Ruth Tilahun (BMC 26′), Kelli Eng (BMC 26′), Jenny Le (BMC 26′), Gioanna Zhao (BMC 26′), David Dai (HC 26′)

Automating Data Collection and Analysis for Solar Energy Initiatives

Semester: Spring 2025

Praxis Course: DSCI 310: Data in Action

Faculty Advisor: Jennifer Spohrer

Field Site: Philadelphia Solar Energy Association (PSEA)

Field Supervisor: Liz Robinson, Rob Celentano

Praxis Poster: 

DSCI_Jenny_Le_RevisedPraxisPoster

 

Further Context:

During our time in the Data in Action course, we gained the opportunity to explore a crucial question in terms of data and social impact: What does it take to use data responsibly in service of social good? Over the semester, we explored the legal, ethical, and historical dimensions of data use, while partnering directly with local non-profits to co-create a data project that reflected their values, needs, and mission. We learned to critically examine how data is produced and interpreted, and how thoughtful design and communication can make data more useful. Through hands-on work, we gained insight into both the power and the responsibility that comes with using data in the public sphere.

Our team partnered with the Philadelphia Solar Energy Association (PSEA), a non-profit that promotes solar energy adoption across Pennsylvania through advocacy, education, and community engagement. PSEA’s main challenge was related to data collection and visualization. Solar installation data was scattered across different platforms, inconsistently formatted, and difficult to update. This limited their ability to create timely, effective visual materials to inform the public and support clean energy initiatives. The goal with our project was to streamline the data collection and visualization process that was often compiled by one person. We developed a sustainable, code-based process to gather, clean, and visualize solar data from public sources like AEPS, SEIA, and PJM. Using Python, we created scripts that automated data extraction and analysis, providing a final deliverable of user-friendly, updatable plots delivered in a Jupyter Notebook format. Each team member contributed to the project in a unique way. One member focused on scraping and organizing the data, experimenting with different Python libraries to handle inconsistent formats and shifting web structures. Another led the visualization efforts, creating clear and interpretable charts like histograms, bar graphs, and bubble plots to illustrate trends in solar adoption. Other teammates documented the full workflow and assembled the project deliverables, ensuring our work would be easy for PSEA to maintain long-term. Throughout the semester, we met biweekly with PSEA staff to present our progress and adapt our approach based on their needs. By the end, we had a working system that helped streamline their outreach efforts and gave us a real sense of what it means to do data work that matters.

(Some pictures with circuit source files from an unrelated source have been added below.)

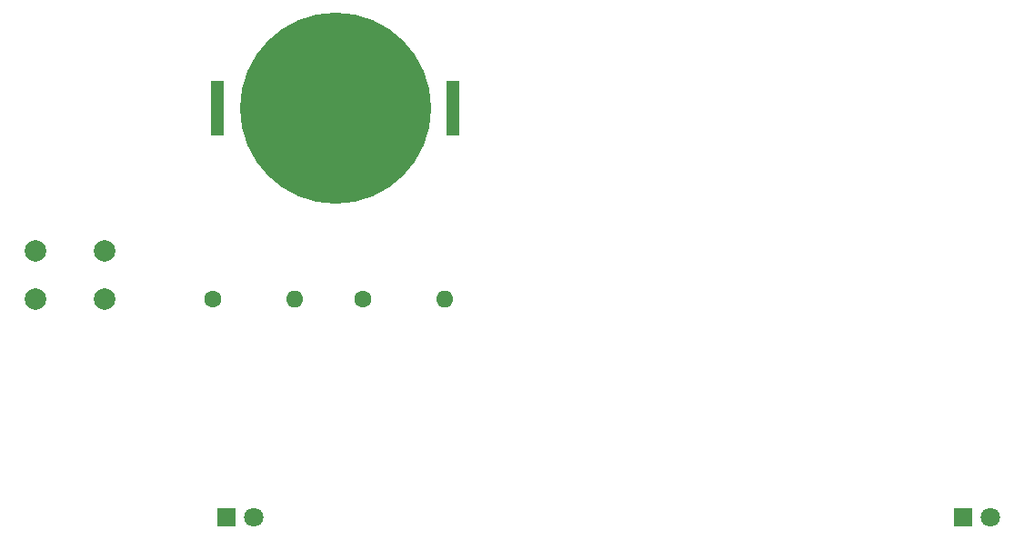
<source format=gbr>
%TF.GenerationSoftware,KiCad,Pcbnew,7.0.5-0*%
%TF.CreationDate,2025-06-01T12:15:49-04:00*%
%TF.ProjectId,Solder,536f6c64-6572-42e6-9b69-6361645f7063,rev?*%
%TF.SameCoordinates,Original*%
%TF.FileFunction,Soldermask,Bot*%
%TF.FilePolarity,Negative*%
%FSLAX46Y46*%
G04 Gerber Fmt 4.6, Leading zero omitted, Abs format (unit mm)*
G04 Created by KiCad (PCBNEW 7.0.5-0) date 2025-06-01 12:15:49*
%MOMM*%
%LPD*%
G01*
G04 APERTURE LIST*
%ADD10C,2.000000*%
%ADD11C,1.600000*%
%ADD12O,1.600000X1.600000*%
%ADD13R,1.800000X1.800000*%
%ADD14C,1.800000*%
%ADD15C,17.800000*%
%ADD16R,1.270000X5.080000*%
G04 APERTURE END LIST*
D10*
%TO.C,SW1*%
X93980000Y-104140000D03*
X100480000Y-104140000D03*
X93980000Y-99640000D03*
X100480000Y-99640000D03*
%TD*%
D11*
%TO.C,R2*%
X124460000Y-104140000D03*
D12*
X132080000Y-104140000D03*
%TD*%
D11*
%TO.C,R1*%
X110490000Y-104140000D03*
D12*
X118110000Y-104140000D03*
%TD*%
D13*
%TO.C,D2*%
X180340000Y-124460000D03*
D14*
X182880000Y-124460000D03*
%TD*%
%TO.C,D1*%
X114300000Y-124460000D03*
D13*
X111760000Y-124460000D03*
%TD*%
D15*
%TO.C,BT1*%
X121920000Y-86360000D03*
D16*
X132905000Y-86360000D03*
X110935000Y-86360000D03*
%TD*%
M02*

</source>
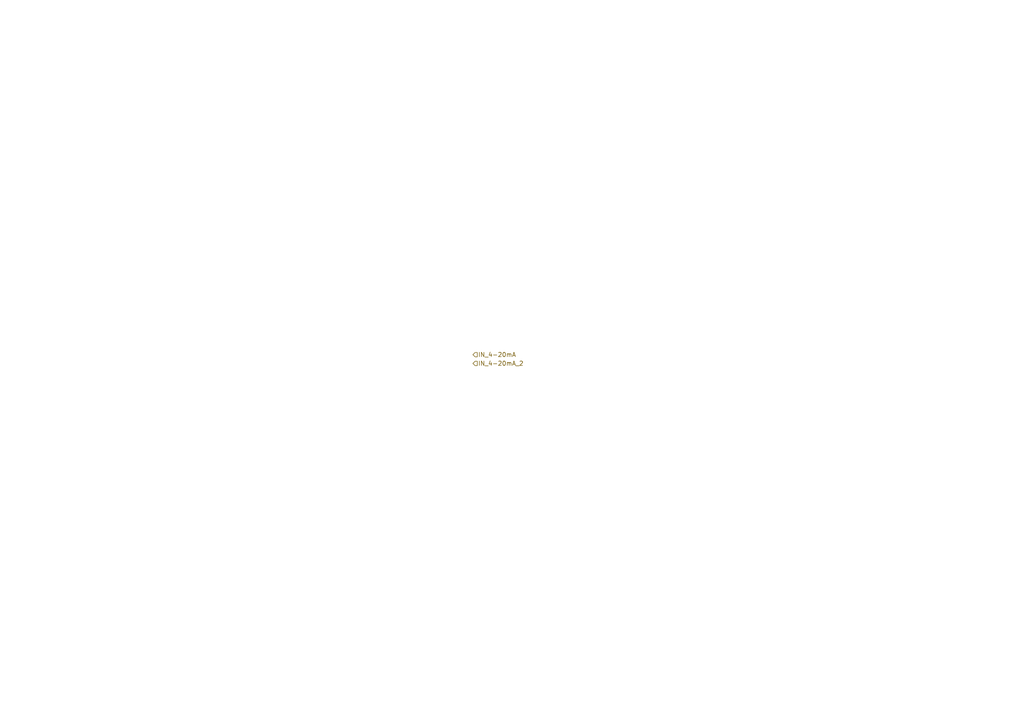
<source format=kicad_sch>
(kicad_sch
	(version 20250114)
	(generator "eeschema")
	(generator_version "9.0")
	(uuid "f88eb7d2-a513-4aed-b472-51eb2c0e70bd")
	(paper "A4")
	(lib_symbols)
	(hierarchical_label "IN_4-20mA"
		(shape input)
		(at 137.16 102.87 0)
		(effects
			(font
				(size 1.27 1.27)
			)
			(justify left)
		)
		(uuid "4c2878a2-605f-4068-b26e-c8ee4b663335")
	)
	(hierarchical_label "IN_4-20mA_2"
		(shape input)
		(at 137.16 105.41 0)
		(effects
			(font
				(size 1.27 1.27)
			)
			(justify left)
		)
		(uuid "879f09ad-7695-422c-b25d-82a2a238b38a")
	)
)

</source>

One experience that stood out during this project was the pivot in our final project deliverable format. In the beginning, our team members aimed to create a product that would require no work on the back-end from PSEA. This manifested in the use of an API that would run visualizations based on our Python scripts and deploy them to a separate website. In discussing with our supervisors, we decided that this format would ultimately not serve PSEA’s goals, so we pivoted to Jupyter Notebook. Initially, this felt like a setback because the scripts then required some efforts from PSEA to download external data sources. However, in troubleshooting this issue, we wrote documentation for the data import process. Our final deliverable decreases the overall workload for PSEA, if not being 100% hands-off, and this experience gave us deeper insight into how crucial it is to openly communicate with partners about technical limitations and updates.

This course and partnership with PSEA allows us to gain technical skills as well as tools for data analysis, collaboration, and project design. We learned how data can shine a light on possibilities for community advocacy, and we’ll take with us the ability to communicate our work clearly while handling data responsibly.